I am indeed! (Knew someone would notice) I've only got the standard little drill bit for the GW hobby drill which makes a hole a little too small for what I see a Melta looking like - Just going to get a bigger drill bit! 

Thanks for the kind words and rep!


----------



## TehJimbo (May 15, 2012)

Mate these look fantastic, i like that you've kept the sanguinarys clean, keeps the divine look really well, they're gonna look killer on a battlefield.


----------



## Bayonet (Aug 13, 2010)

Thanks alot for the great feedback! Much appreciated =)


----------



## Bayonet (Aug 13, 2010)

I've got Sanguinary Guard number 2 completed now, C&C welcome!

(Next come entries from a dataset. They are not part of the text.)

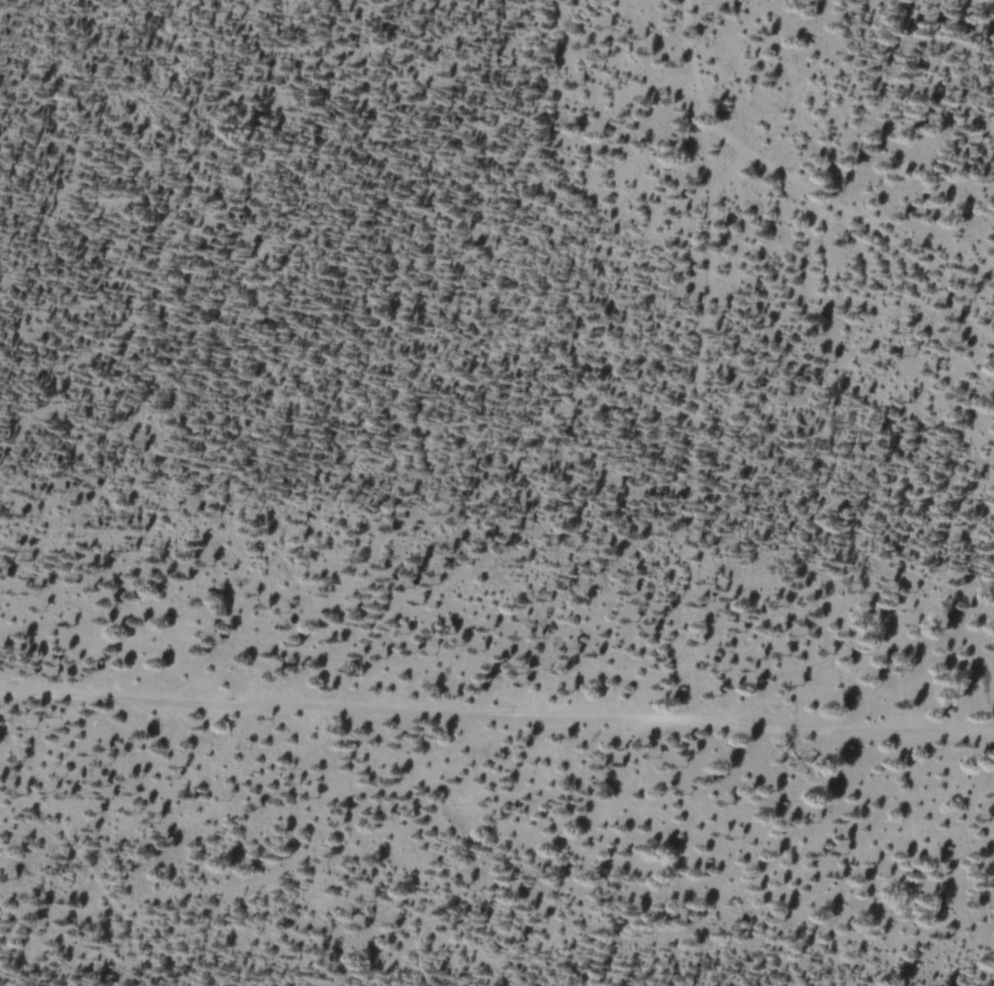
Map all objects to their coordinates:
road: (800, 190)
road: (701, 428)
road: (496, 715)
road: (76, 853)

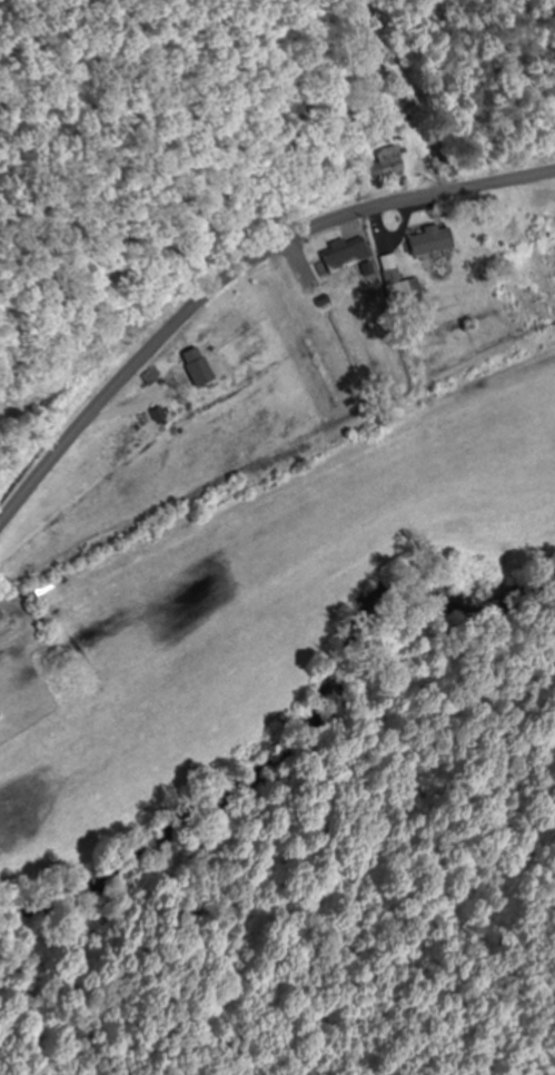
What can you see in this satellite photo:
building: (388, 163)
building: (431, 242)
building: (351, 259)
road: (232, 279)
building: (405, 289)

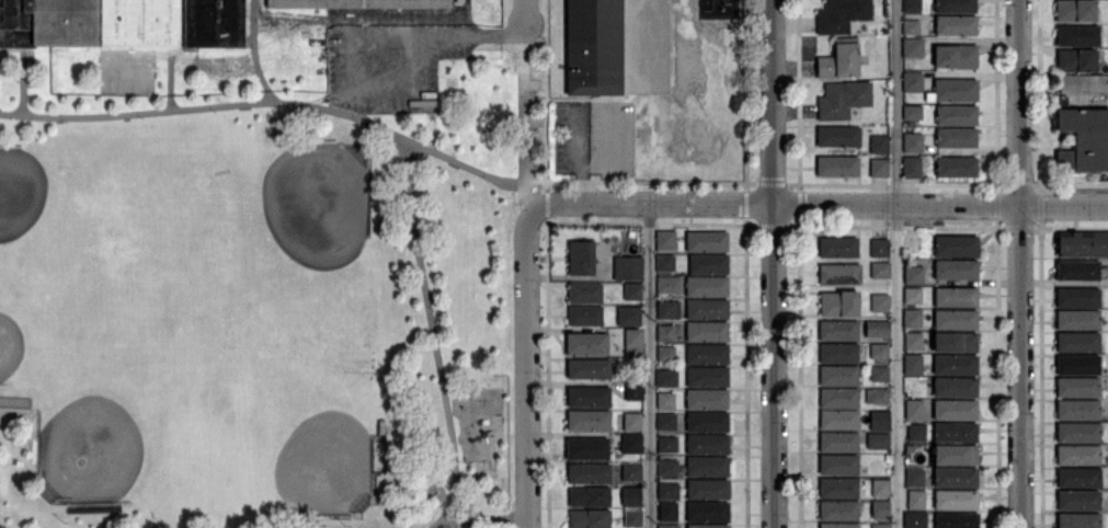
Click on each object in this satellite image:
building: (357, 5)
building: (911, 6)
building: (955, 7)
building: (1075, 11)
building: (841, 15)
road: (524, 17)
building: (121, 25)
building: (955, 26)
building: (911, 28)
road: (350, 36)
building: (1077, 36)
building: (594, 48)
building: (912, 48)
building: (956, 57)
parking lot: (392, 58)
building: (839, 60)
building: (1076, 61)
building: (912, 83)
building: (955, 91)
building: (843, 100)
road: (187, 107)
building: (912, 113)
building: (956, 116)
building: (838, 137)
building: (956, 139)
building: (1083, 140)
road: (409, 141)
building: (912, 143)
building: (878, 145)
building: (837, 167)
building: (878, 168)
building: (911, 168)
building: (956, 168)
road: (819, 203)
building: (665, 241)
building: (912, 241)
building: (707, 242)
building: (1082, 244)
building: (955, 246)
building: (838, 248)
building: (878, 248)
building: (581, 259)
road: (774, 263)
road: (897, 263)
road: (1025, 263)
building: (665, 264)
building: (708, 265)
building: (627, 270)
building: (879, 270)
building: (955, 270)
building: (1077, 270)
building: (839, 274)
building: (913, 275)
building: (668, 286)
building: (706, 288)
building: (633, 292)
building: (583, 293)
building: (912, 296)
building: (955, 297)
park: (255, 299)
building: (1077, 299)
building: (878, 303)
building: (839, 305)
building: (706, 310)
building: (668, 311)
building: (584, 316)
building: (628, 317)
building: (911, 319)
building: (955, 320)
building: (1077, 320)
building: (876, 330)
building: (837, 331)
building: (665, 333)
building: (706, 333)
road: (437, 336)
building: (633, 338)
building: (912, 341)
building: (1077, 342)
building: (954, 343)
building: (587, 345)
building: (878, 351)
building: (666, 354)
building: (838, 354)
building: (706, 355)
road: (649, 364)
building: (912, 365)
building: (1077, 365)
building: (955, 366)
road: (531, 368)
building: (588, 370)
building: (878, 374)
building: (838, 376)
building: (707, 377)
building: (665, 378)
building: (955, 387)
building: (1077, 388)
building: (634, 391)
building: (589, 397)
building: (876, 397)
building: (838, 398)
building: (706, 400)
building: (665, 401)
building: (914, 410)
building: (1077, 410)
building: (955, 411)
building: (589, 420)
building: (838, 420)
building: (878, 420)
building: (632, 422)
building: (665, 422)
building: (707, 422)
building: (915, 433)
building: (955, 433)
building: (1078, 433)
building: (877, 441)
building: (631, 443)
building: (838, 443)
building: (707, 444)
building: (667, 445)
building: (586, 449)
building: (908, 449)
building: (955, 455)
building: (1078, 456)
building: (878, 457)
building: (838, 465)
building: (706, 466)
building: (668, 468)
building: (589, 473)
building: (631, 473)
building: (914, 478)
building: (955, 478)
building: (1078, 478)
building: (880, 488)
building: (838, 489)
building: (707, 490)
building: (668, 491)
building: (589, 497)
building: (631, 497)
building: (916, 500)
building: (955, 501)
building: (1077, 501)
building: (880, 510)
building: (667, 511)
building: (837, 511)
building: (708, 512)
building: (589, 519)
building: (633, 519)
building: (914, 520)
building: (956, 520)
building: (1077, 520)
road: (1, 526)
building: (668, 526)
building: (707, 526)
building: (838, 526)
building: (880, 526)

Again apologies for the pants camera phone quality.


----------



## Bayonet (Aug 13, 2010)

It's a busy one today! Also got one more Vang Vet complete:


----------



## Bayonet (Aug 13, 2010)

Right, figured out the camera, here's some re-shoots of the 2 Vang Vets and 2 Sang Guard.

Thanks for looking!


----------



## noothgrush (Aug 5, 2011)

I think they look ace! Keep the photos coming! :grin:


----------



## Midge913 (Oct 21, 2010)

Looking good mate! I can't help but think that the gold on the Sang Guard is much smoother than the gold on the Vets helms. Perhaps an additional highlight layer to bring it all together. However, in retrospect if you were going for a grittier, dirtier gold to match the weathered red armor, you are spot on. All in all great work mate!


----------